======== Excerpt provided ========

Hyperbola

What is a Hyperbola?

Have you ever seen the shape of cooling towers at power plants? Or perhaps noticed the shadow of a flashlight on the wall forming an open curve? Well, shapes like these are examples of hyperbolas in real life!

A hyperbola is a curve formed when a plane cuts through a double cone at a certain angle. Unlike an ellipse which forms a closed curve, a hyperbola is actually formed from two separate curves that face each other.

Mathematically, a hyperbola is defined as the locus of points where the absolute difference of distances to two fixed points is always constant. These two fixed points are called the foci of the hyperbola. For every point $P$ on the hyperbola, the difference $|PF_1 - PF_2| = 2a$ (constant), whereas in an ellipse the sum of distances is constant: $PF_1 + PF_2 = 2a$ .

======== Data excerpts ========

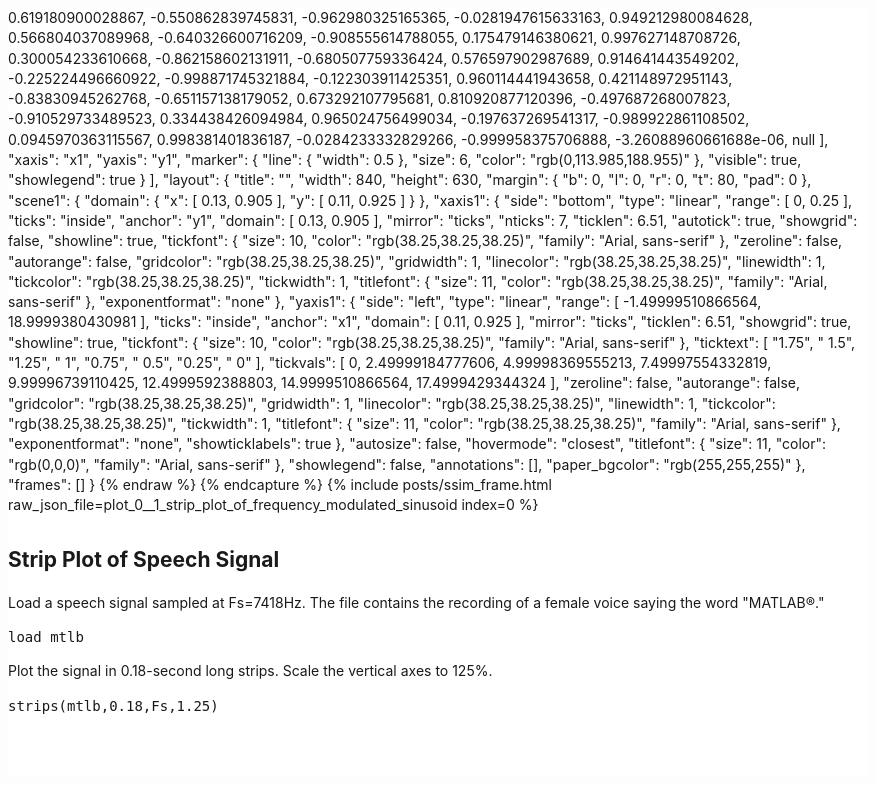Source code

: 0.619180900028867, -0.550862839745831, -0.962980325165365, -0.0281947615633163, 0.949212980084628, 0.566804037089968, -0.640326600716209, -0.908555614788055, 0.175479146380621, 0.997627148708726, 0.300054233610668, -0.862158602131911, -0.680507759336424, 0.576597902987689, 0.914641443549202, -0.225224496660922, -0.998871745321884, -0.122303911425351, 0.960114441943658, 0.421148972951143, -0.83830945262768, -0.651157138179052, 0.673292107795681, 0.810920877120396, -0.497687268007823, -0.910529733489523, 0.334438426094984, 0.965024756499034, -0.197637269541317, -0.989922861108502, 0.0945970363115567, 0.998381401836187, -0.0284233332829266, -0.999958375706888, -3.26088960661688e-06, null ], "xaxis": "x1", "yaxis": "y1", "marker": { "line": { "width": 0.5 }, "size": 6, "color": "rgb(0,113.985,188.955)" }, "visible": true, "showlegend": true } ], "layout": { "title": "<b><b></b></b>", "width": 840, "height": 630, "margin": { "b": 0, "l": 0, "r": 0, "t": 80, "pad": 0 }, "scene1": { "domain": { "x": [ 0.13, 0.905 ], "y": [ 0.11, 0.925 ] } }, "xaxis1": { "side": "bottom", "type": "linear", "range": [ 0, 0.25 ], "ticks": "inside", "anchor": "y1", "domain": [ 0.13, 0.905 ], "mirror": "ticks", "nticks": 7, "ticklen": 6.51, "autotick": true, "showgrid": false, "showline": true, "tickfont": { "size": 10, "color": "rgb(38.25,38.25,38.25)", "family": "Arial, sans-serif" }, "zeroline": false, "autorange": false, "gridcolor": "rgb(38.25,38.25,38.25)", "gridwidth": 1, "linecolor": "rgb(38.25,38.25,38.25)", "linewidth": 1, "tickcolor": "rgb(38.25,38.25,38.25)", "tickwidth": 1, "titlefont": { "size": 11, "color": "rgb(38.25,38.25,38.25)", "family": "Arial, sans-serif" }, "exponentformat": "none" }, "yaxis1": { "side": "left", "type": "linear", "range": [ -1.49999510866564, 18.9999380430981 ], "ticks": "inside", "anchor": "x1", "domain": [ 0.11, 0.925 ], "mirror": "ticks", "ticklen": 6.51, "showgrid": true, "showline": true, "tickfont": { "size": 10, "color": "rgb(38.25,38.25,38.25)", "family": "Arial, sans-serif" }, "ticktext": [ "1.75", " 1.5", "1.25", "   1", "0.75", " 0.5", "0.25", "   0" ], "tickvals": [ 0, 2.49999184777606, 4.99998369555213, 7.49997554332819, 9.99996739110425, 12.4999592388803, 14.9999510866564, 17.4999429344324 ], "zeroline": false, "autorange": false, "gridcolor": "rgb(38.25,38.25,38.25)", "gridwidth": 1, "linecolor": "rgb(38.25,38.25,38.25)", "linewidth": 1, "tickcolor": "rgb(38.25,38.25,38.25)", "tickwidth": 1, "titlefont": { "size": 11, "color": "rgb(38.25,38.25,38.25)", "family": "Arial, sans-serif" }, "exponentformat": "none", "showticklabels": true }, "autosize": false, "hovermode": "closest", "titlefont": { "size": 11, "color": "rgb(0,0,0)", "family": "Arial, sans-serif" }, "showlegend": false, "annotations": [], "paper_bgcolor": "rgb(255,255,255)" }, "frames": [] }
  {% endraw %}
{% endcapture %}
{% include posts/ssim_frame.html 
  raw_json_file=plot_0__1_strip_plot_of_frequency_modulated_sinusoid
  index=0
%}





## Strip Plot of Speech Signal

Load a speech signal sampled at Fs=7418Hz. The file contains the recording of a female voice saying the word "MATLAB®."

<pre class="mcode">
load mtlb
</pre>

Plot the signal in 0.18-second long strips. Scale the vertical axes to 125%.

<pre class="mcode">
strips(mtlb,0.18,Fs,1.25)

========

### What you need to do
Summarize the text on hyperbolas above in two sentences.

### Task response
A hyperbola is a curve formed when a plane cuts through a double cone at a certain angle, and unlike the closed curve of an ellipse, it consists of two separate curves that face each other. It is the locus of points whose distances to two fixed points, called the foci, have a constant absolute difference, whereas for an ellipse the sum of those distances is constant.